Article 23.- Members will cease to be so due to any of the following causes:

  1. Through personal choice, informing the Board of Directors in writing of this decision.
  2. Due to non-accomplishment of economic obligations, after failing to cover two periodic contributions.
  3. Through deeds or words that discredit the Association, seriously perturb the meetings organised by the said Association or the normal coexistence of the associates.

Article 24.- The members will have the following rights:

  1. Take part in any of the activities organised by the Association in fulfilling its aims.
  2. Enjoy all the advantages and benefits that the Association may obtain.
  3. Take part in the Assemblies with the right to vote.
  4. Elect and be eligible for management posts.
  5. Receive information on the agreements adopted by the Association bodies.
  6. Receive information on the agreements adopted by the Association bodies.

Article 25.- The members will have the following obligations:

  1. Fulfill the current Statutes and valid agreements of the Assemblies and the Board of Directors.
  2. Pay the contributions established.
  3. Attend the Assemblies and other acts that may be organised.
  4. Carry out, in such a case, the obligations inherent of the post held.
  5. Contribute, by means of correct behaviour, to the good name and prestige of the Association.

Article 26.- The Honorary Members will have the same obligations as other members, except those included in section d) of the two articles above.

Article 27.- For reasons of scientific interest, a group of at least 15 members may form a Section. This must be applied for to the Board of Directors, presenting, along with the application, the working regulations of the Section.

Chapter V: About the Manager

Article 28.- The Board of Directors has the power to name a Manager, who will not be a member of the Association., granting him/her the executive faculties deemed appropriate. The Manager will inform the Board of Directors of his/her management. The said Board will establish, in such a case, the payment to be received by the Manager.
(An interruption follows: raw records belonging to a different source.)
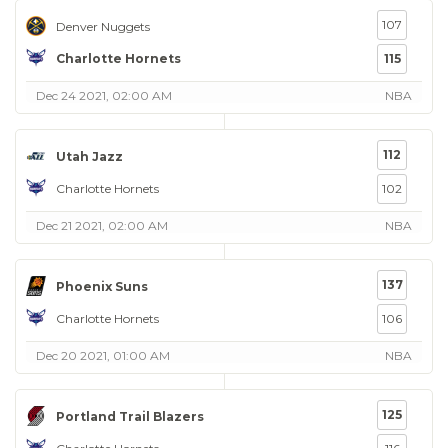
107
Denver Nuggets
Charlotte Hornets
115
Dec 24 2021, 02:00 AM
NBA
112
Utah Jazz
Charlotte Hornets
102
Dec 21 2021, 02:00 AM
NBA
137
Phoenix Suns
Charlotte Hornets
106
Dec 20 2021, 01:00 AM
NBA
125
Portland Trail Blazers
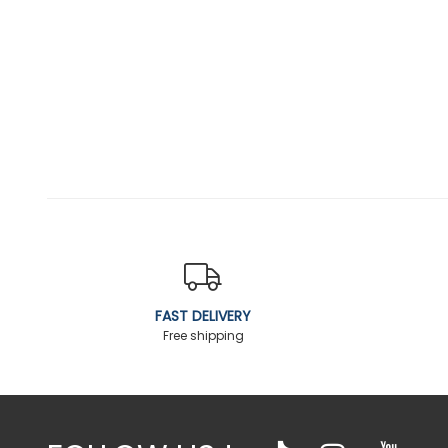
FAST DELIVERY
Free shipping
Chapter VI: About Committees or Working Groups

Article 29.- Committees or Working Groups may be established when considered appropriate at any given moment. The Committees' mission will be to carry out the orders of the Board of Directors and will be granted specific powers and faculties to this end. The Working Groups may be formed in order to study and develop specific topics established by the Board of Directors, who will provide consultation with regard to said topics. The members of these Committees and Groups will be elected from those persons who, due to their professional training, personal contacts or social standing, are considered to be most appropriate. The presidency will always be occupied by a member of the Board of Directors. The members forming the said Committees and Groups will attend, in such a case, the Board meetings in which their specific subjects are to be dealt with.
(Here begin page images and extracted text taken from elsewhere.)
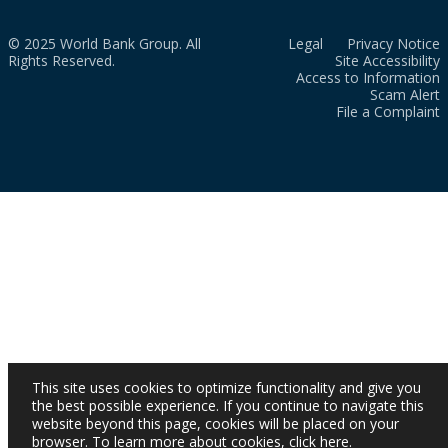
© 2025 World Bank Group. All
Legal
Privacy Notice
Rights Reserved.
Site Accessibility
Access to Information
Scam Alert
File a Complaint
This site uses cookies to optimize functionality and give you
the best possible experience. If you continue to navigate this
website beyond this page, cookies will be placed on your
browser. To learn more about cookies,
click here
.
Chapter VII: Economic Resources

Article 30.- The economic resources envisaged for the development of the aims and activities of the Association will be as follows:

  1. The patrimony at the Association's disposal.
  2. Admission, periodic or special contributions.
  3. Grants, inheritance or legacies that may be legally received from physical or juridical persons or entities.
  4. Contributions from Collaborating Entities.
  5. Any other licit resource.

Article 31.- The limit of the budget will be determined yearly by the Ordinary General Assembly, being initially estimated at 1,000,000 Spanish Pesetas (being €6,010.12). The Association does not have institutional assets.

Chapter VIII: Dissolution

Article 32.- The Association will be voluntarily dissolved when agreed upon by the Special General Assembly convened to this end.

Article 33.- In the case of dissolution, a settlement committee will be named which, once all debts have been covered, will donate any liquid surplus there may be to charity.

Additional Ordinance

Any aspect not included in the Statutes herein laid out will be subject to the current Law of Associations and complementary ordinances.